Мать Фекла полола грядки в огороде. Постоялец Исай Сысоич сидел на крыльце и грел голую спину на предвечернем жарком солнце. Петр прошел в избу и долго ходил из угла в угол, переживая мучительное желание увидеть Симу и поговорить с нею. Он, как это и было не раз, готов встать перед ней на колени, готов плакать и целовать ей руки, и она умягчится, расплачется сама, но тут же, на одном кругу, что-то перевернется в ней, и легко отречется она от своих слов, забудет свои слезы и сделается жестоко непреклонной. «Нет, нет, все кончено, — думал он. — Рано или поздно такое должно было случиться. Она играла в любовь, забавлялась моей ревностью, но не любила. Да и боже мой, за что любить-то? Ведь я бы в церковь повез ее на чужой лошади, в чужих сапогах. Позор перед всем белым светом. Она, умница, поняла все это раньше меня. Милая умница. Милая, милая, отравлен я тобой, и все моя судьба завязана на тебе крепким узлом».

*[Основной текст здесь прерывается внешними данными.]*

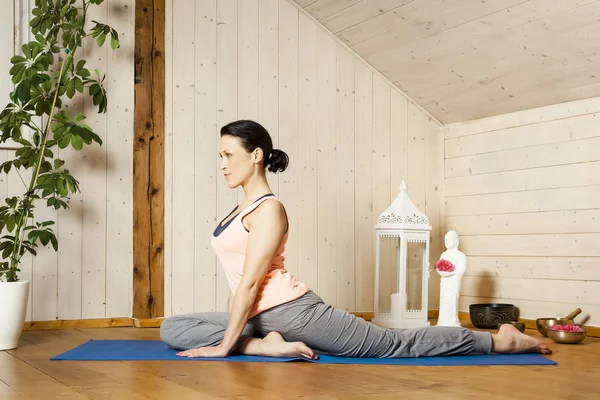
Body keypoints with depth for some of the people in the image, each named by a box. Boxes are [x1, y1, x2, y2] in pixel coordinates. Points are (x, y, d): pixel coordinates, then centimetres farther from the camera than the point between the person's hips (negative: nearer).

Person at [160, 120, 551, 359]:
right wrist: (248, 335, 24)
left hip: (293, 311, -10)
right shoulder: (245, 207, 16)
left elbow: (251, 282, -20)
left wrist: (225, 345, -20)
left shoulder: (268, 209, -15)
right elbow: (246, 284, 22)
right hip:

Чем лихорадочней думал он о Симе, тем меньше и меньше было у него злости на нее, зато во всем винил только себя. Он знал, что сватам частенько отказывают, и все унижение, весь позор ложится на жениха, но свое несчастье Петр считал непереживаемым и страдал вдвойне: и оттого, что ему отказано, и оттого, что он не перестанет любить Симу, которой так доверился, что для себя, кажется, ничего не осталось. Всю свою жизнь, прошлую и будущую, он видел сейчас только через свое горе, понимая, что ближние теперь начнут жалеть его, притворяясь и скрывая свою жалость, дальние станут посмеиваться, одни со злорадным откровением, другие утайно, по-за глаза, а он будет все время знать и помнить об этом, но делать вид, что с ним ничего не случилось. «Как же не случилось, — спорил он сам с собой и утверждал: — Случилось же. Случилось самое большое несчастье, и я не смогу и не стану обманывать ни себя, ни других. Прежде, что бы со мной ни произошло, я обо всем рассказывал Симе, и, по мере того как я рассказывал ей и всматривался в ее участливое лицо с высоко поднятыми бровями, горе мое уменьшалось, а порой становилось забавным, и мы от души смеялись вместе».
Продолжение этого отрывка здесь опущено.